Даже и такую сравнительно узкую общественную среду, как княжеско-дружинная, нельзя считать варяжской по преимуществу. Тесные связи с варягами у нее, несомненно, были, но не ими одними исчерпывается ее этническое происхождение, ее культурный облик и культурная ориентация. Взять, например, Святослава — в его внешности, в его «портрете», так хорошо нарисованном Львом Диаконом, нет ничего норманского, и вся политика его связана с югом Восточной Европы, а не со скандинавским Севером.

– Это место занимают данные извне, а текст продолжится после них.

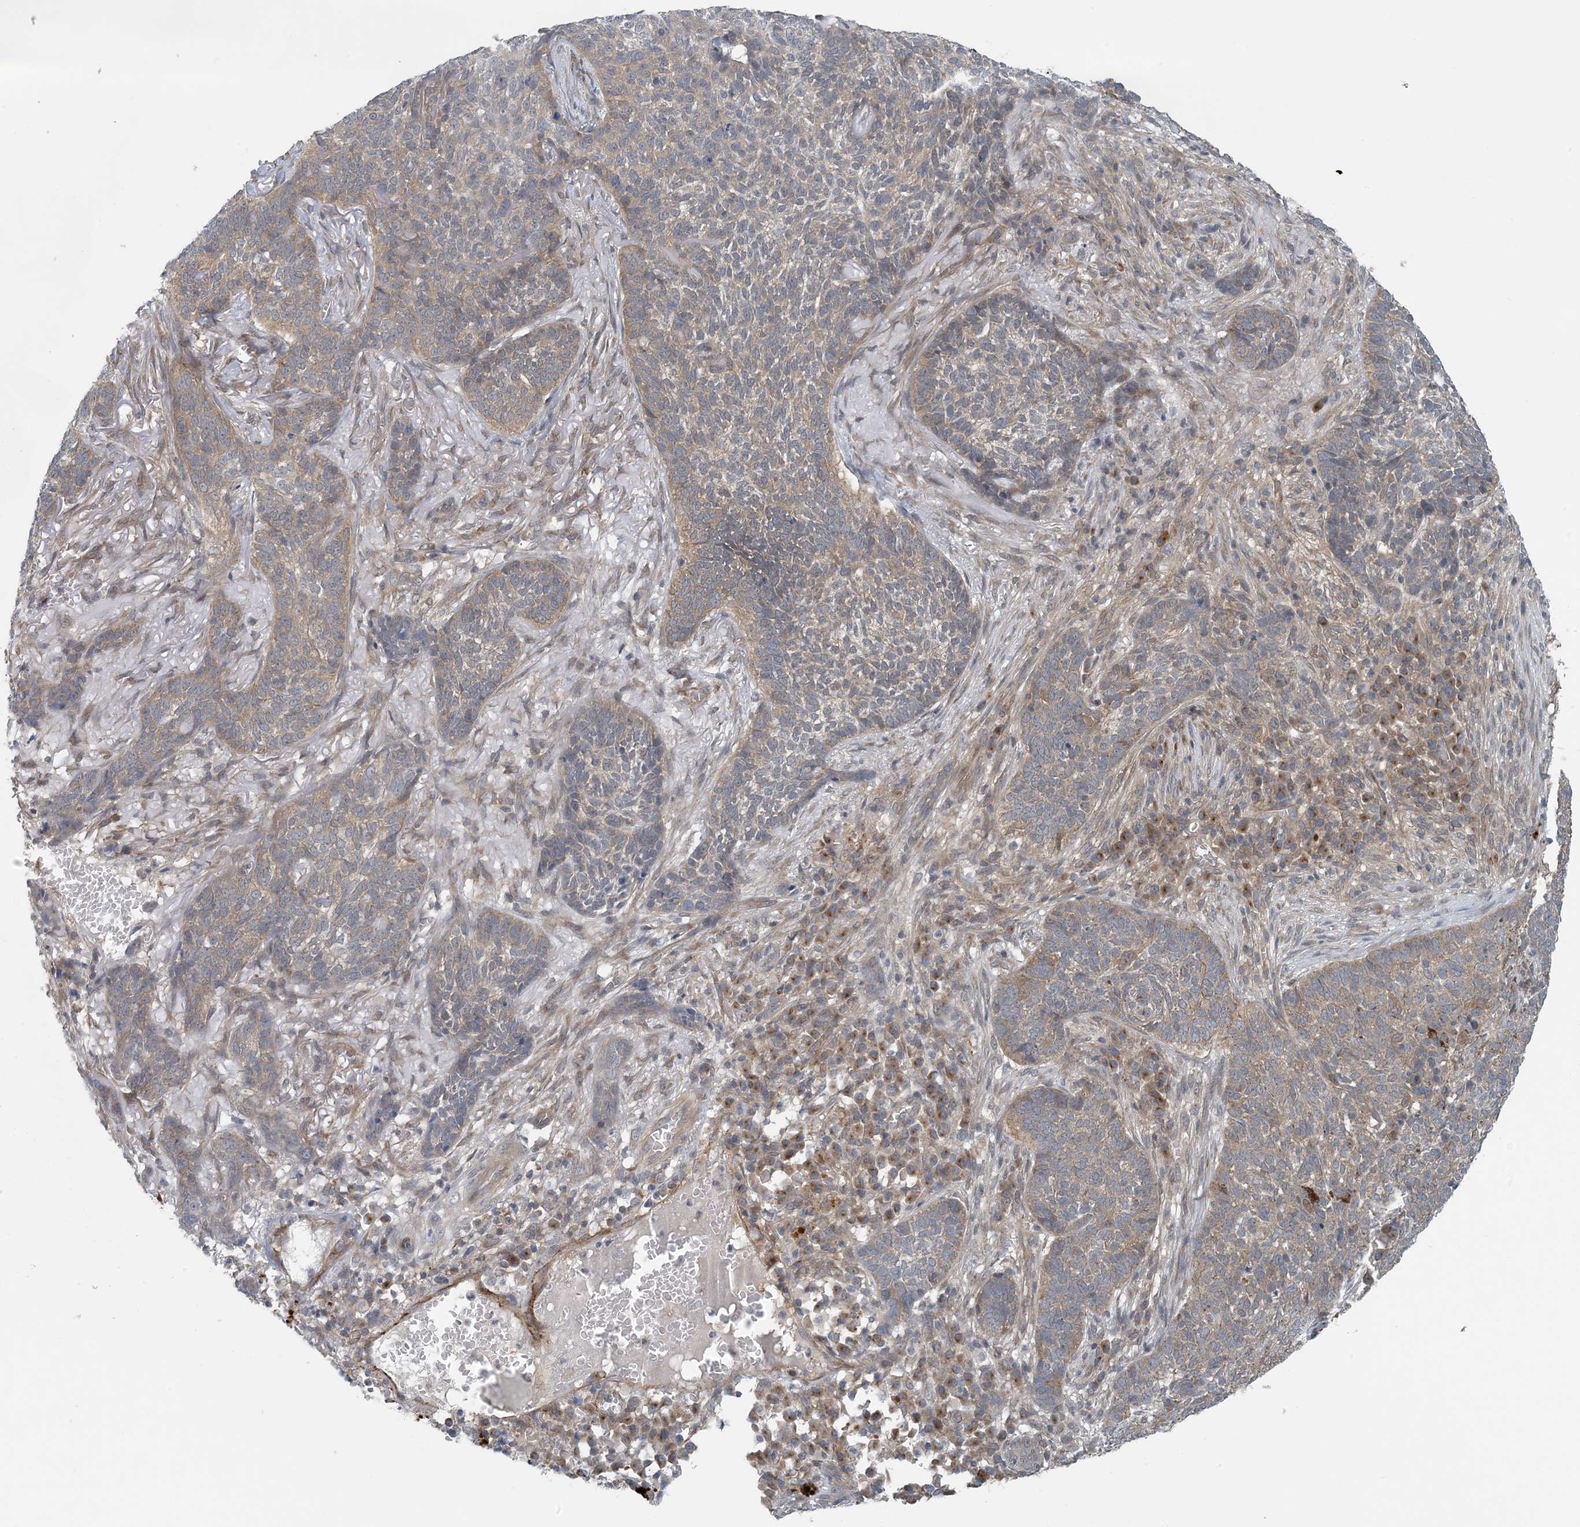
{"staining": {"intensity": "weak", "quantity": "25%-75%", "location": "cytoplasmic/membranous"}, "tissue": "skin cancer", "cell_type": "Tumor cells", "image_type": "cancer", "snomed": [{"axis": "morphology", "description": "Basal cell carcinoma"}, {"axis": "topography", "description": "Skin"}], "caption": "Protein positivity by IHC exhibits weak cytoplasmic/membranous expression in approximately 25%-75% of tumor cells in skin cancer.", "gene": "HIKESHI", "patient": {"sex": "male", "age": 85}}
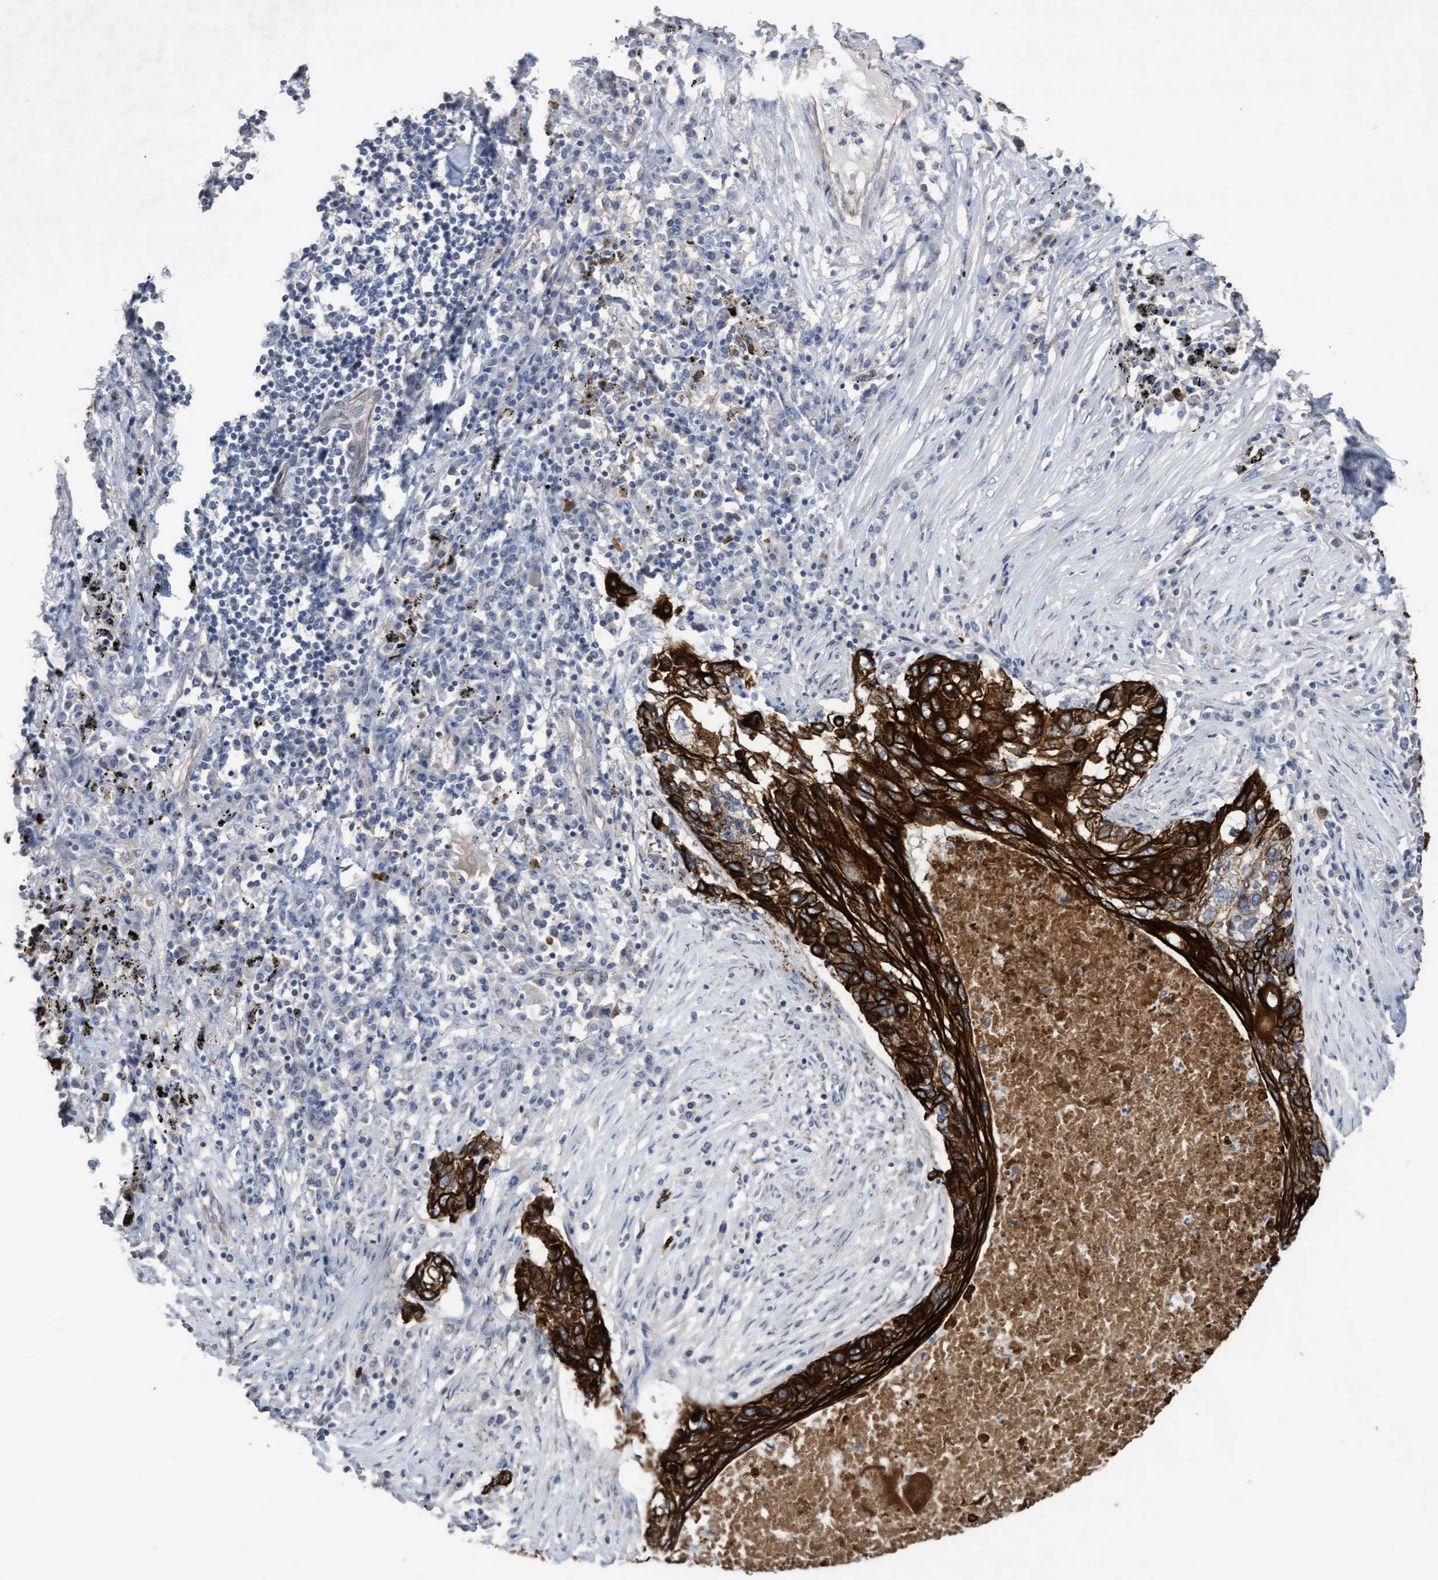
{"staining": {"intensity": "strong", "quantity": ">75%", "location": "cytoplasmic/membranous"}, "tissue": "lung cancer", "cell_type": "Tumor cells", "image_type": "cancer", "snomed": [{"axis": "morphology", "description": "Squamous cell carcinoma, NOS"}, {"axis": "topography", "description": "Lung"}], "caption": "Protein analysis of lung cancer tissue displays strong cytoplasmic/membranous expression in approximately >75% of tumor cells.", "gene": "KRT24", "patient": {"sex": "female", "age": 63}}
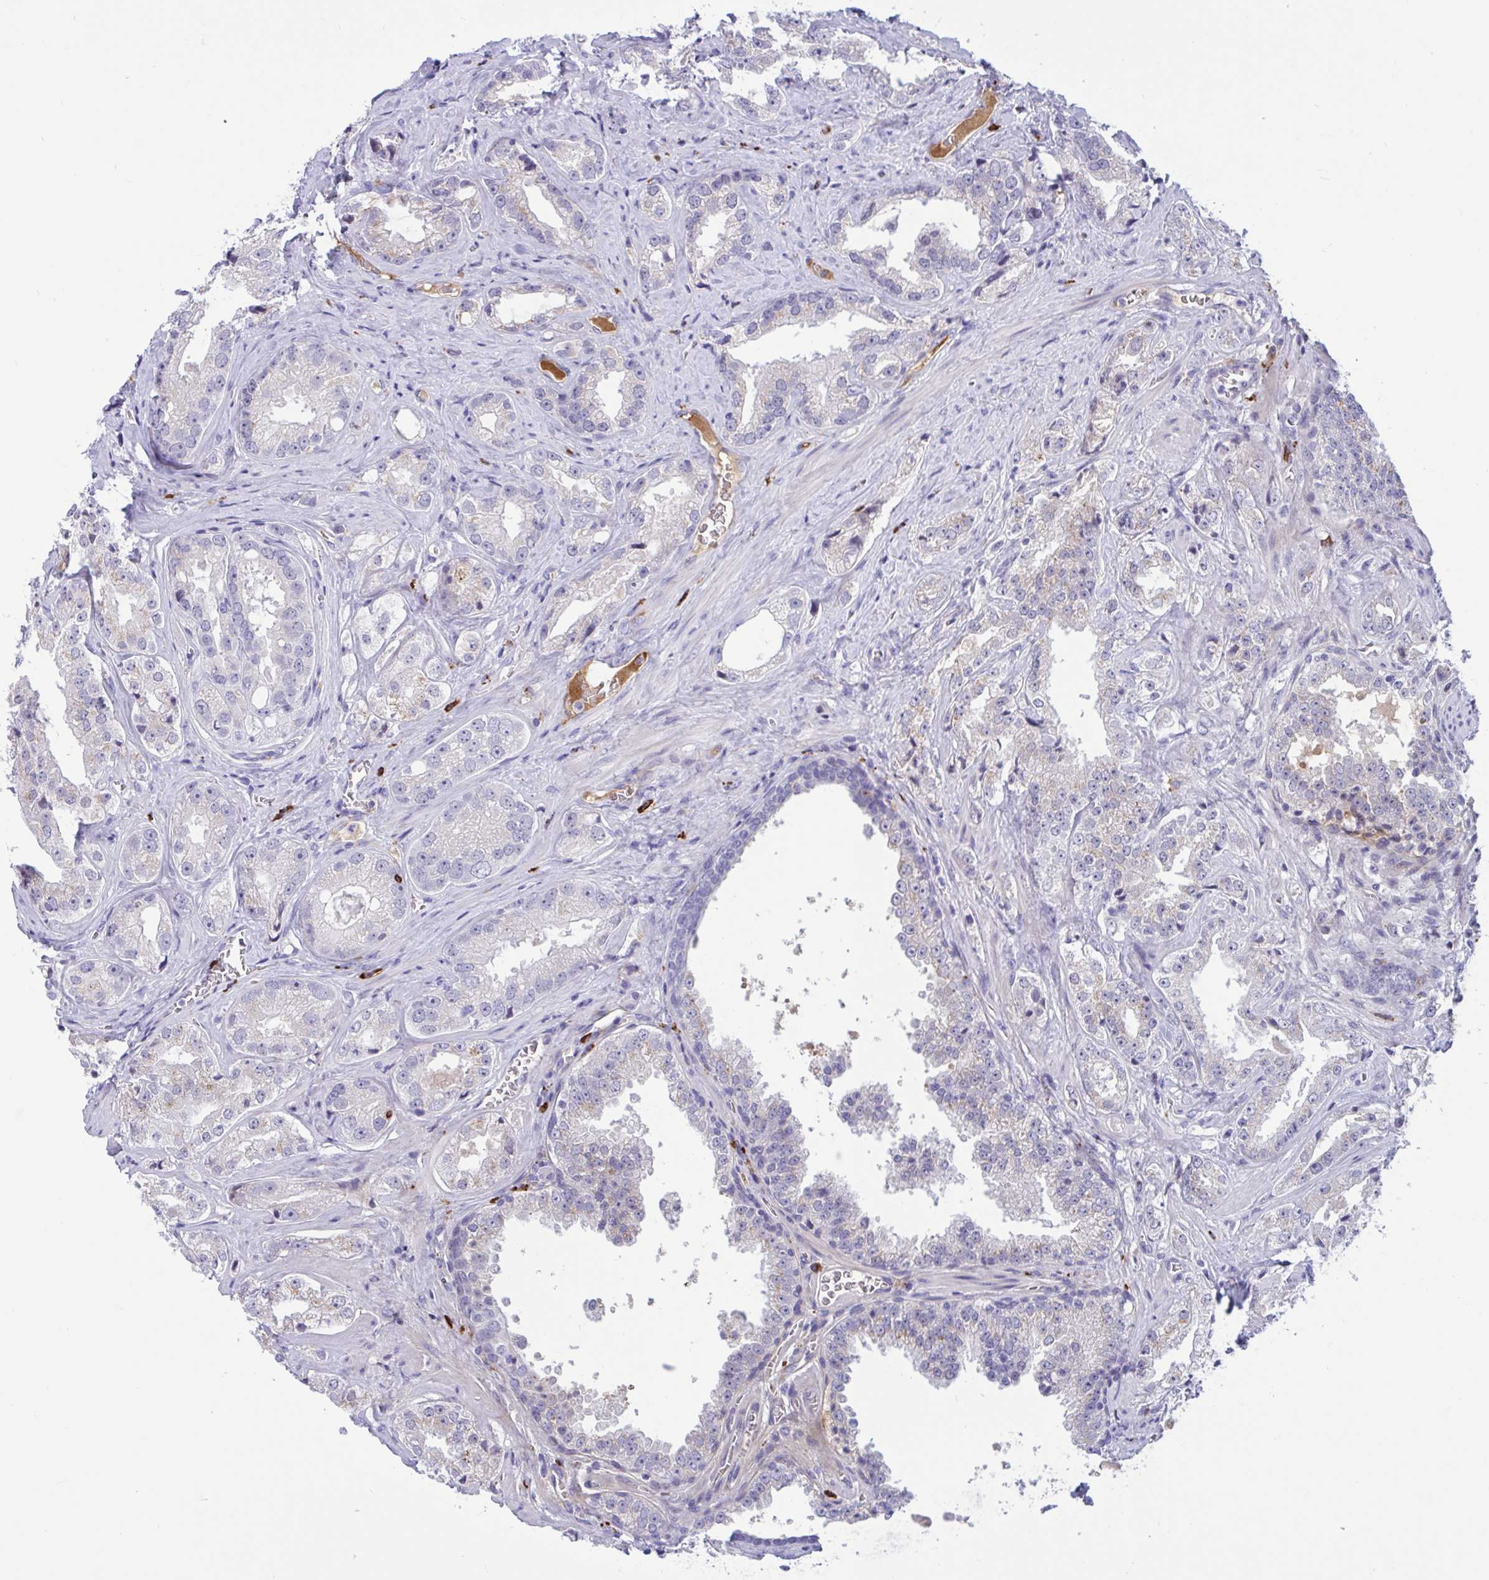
{"staining": {"intensity": "negative", "quantity": "none", "location": "none"}, "tissue": "prostate cancer", "cell_type": "Tumor cells", "image_type": "cancer", "snomed": [{"axis": "morphology", "description": "Adenocarcinoma, High grade"}, {"axis": "topography", "description": "Prostate"}], "caption": "Protein analysis of prostate cancer reveals no significant expression in tumor cells.", "gene": "FAM219B", "patient": {"sex": "male", "age": 67}}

С теми выводами, к которым мы приходим в результате критического рассмотрения целого ряда русских местных названий, якобы восходящих к скандинавским личным именам, как будто не согласуется наличие в греко-русских договорах X в. многих имен, уже давно обративших на себя внимание исследователей и вполне удовлетворительно объясняющихся как скандинавские, даже при самом осторожном и критическом подходе к ним. Но всякое противоречие здесь отпадает, если мы отдадим себе отчет в том, кто были носители этих имен. Такие лица, как Володислав и Предслава в договоре 944 г., несомненно, — славяне по происхождению. В этом же договоре появляется племянник Игоря с именем Акун, ближайшим образом объясняющимся из скандинавского
Hаkon. В договоре участвовала непосредственно или через своих представителей целая группа лиц, соединенная родственными и союзными отношениями с киевским княжеским родом, причем она заключала в себе и людей скандинавского происхождения. За нею следуют многочисленные «ели и гостье», среди которых также немало скандинавских имен. Если считать всех этих лиц представителями местной, русской, землевладельческой знати, то в этой последней придется допустить порядочную долю норманского этнического элемента или по крайней мере норманизацию этого общественного слоя в такой степени, что занесенные извне имена вытесняют местные. Между тем видное место, занимаемое в договорах носителями скандинавских имен, объясняется их ролью купцов и воинов — социального элемента, вполне подходящего по своим данным и для походов на Византию, и для участия в переговорах с нею. Также и несколько позднее, когда княгиня Ольга ездила в Царьград, в ее окружении, для которого Константин Багрянородный, к сожалению, не сохранил ни одного личного имени, были, несомненно, и представители местной русской знати, и разные северные Гуннары, Руальды и т. д., связанные на Руси не с землевладением, а с военными и торговыми делами, с дружинной службой у князей, с которой их соединяли профессиональные, а не территориальные интересы.